**Task goal**
Copy out the rows below word for word, beginning at the line that contains "April 30, 2026 7:30 AM EDT" and stopping after the line that contains "Read More ›".

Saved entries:
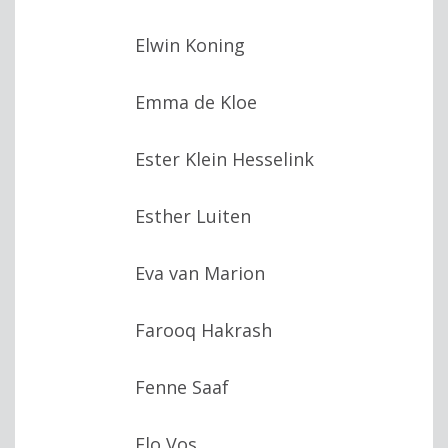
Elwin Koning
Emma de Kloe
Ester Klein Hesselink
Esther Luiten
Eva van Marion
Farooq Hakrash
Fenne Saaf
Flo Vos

* * *

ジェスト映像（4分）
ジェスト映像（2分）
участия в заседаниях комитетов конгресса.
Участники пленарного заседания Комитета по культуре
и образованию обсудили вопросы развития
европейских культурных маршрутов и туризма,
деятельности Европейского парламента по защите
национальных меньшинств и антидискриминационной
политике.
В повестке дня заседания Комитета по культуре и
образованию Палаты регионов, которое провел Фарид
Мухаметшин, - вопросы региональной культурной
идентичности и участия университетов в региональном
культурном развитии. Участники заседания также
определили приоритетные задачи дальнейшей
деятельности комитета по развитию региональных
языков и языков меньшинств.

--

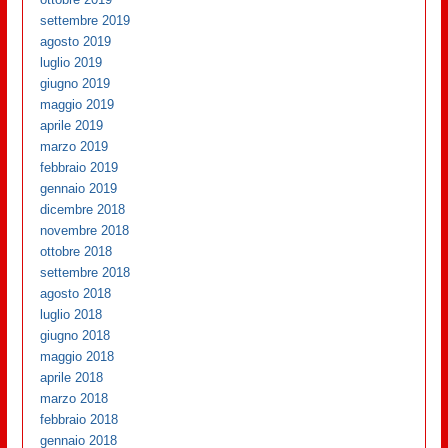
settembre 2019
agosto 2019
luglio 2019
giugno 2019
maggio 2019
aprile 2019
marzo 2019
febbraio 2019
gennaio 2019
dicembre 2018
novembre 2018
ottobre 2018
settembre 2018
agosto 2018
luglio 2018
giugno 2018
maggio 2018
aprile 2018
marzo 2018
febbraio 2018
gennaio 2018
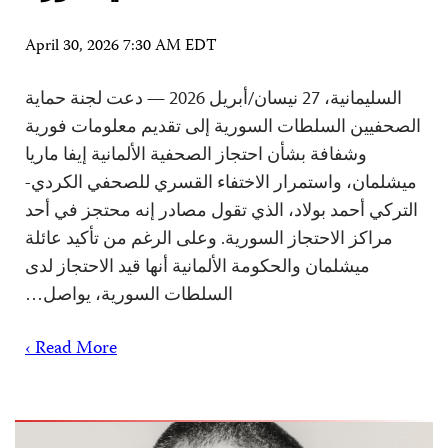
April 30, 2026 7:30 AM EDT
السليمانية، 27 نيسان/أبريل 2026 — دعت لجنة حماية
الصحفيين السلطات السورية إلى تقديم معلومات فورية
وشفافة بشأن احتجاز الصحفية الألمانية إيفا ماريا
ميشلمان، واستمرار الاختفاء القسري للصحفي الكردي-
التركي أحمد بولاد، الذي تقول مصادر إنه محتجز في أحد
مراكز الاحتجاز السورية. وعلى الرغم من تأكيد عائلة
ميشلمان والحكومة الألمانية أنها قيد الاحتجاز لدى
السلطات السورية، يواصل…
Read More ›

**Problem solution**
April 30, 2026 7:30 AM EDT
السليمانية، 27 نيسان/أبريل 2026 — دعت لجنة حماية
الصحفيين السلطات السورية إلى تقديم معلومات فورية
وشفافة بشأن احتجاز الصحفية الألمانية إيفا ماريا
ميشلمان، واستمرار الاختفاء القسري للصحفي الكردي-
التركي أحمد بولاد، الذي تقول مصادر إنه محتجز في أحد
مراكز الاحتجاز السورية. وعلى الرغم من تأكيد عائلة
ميشلمان والحكومة الألمانية أنها قيد الاحتجاز لدى
السلطات السورية، يواصل…
Read More ›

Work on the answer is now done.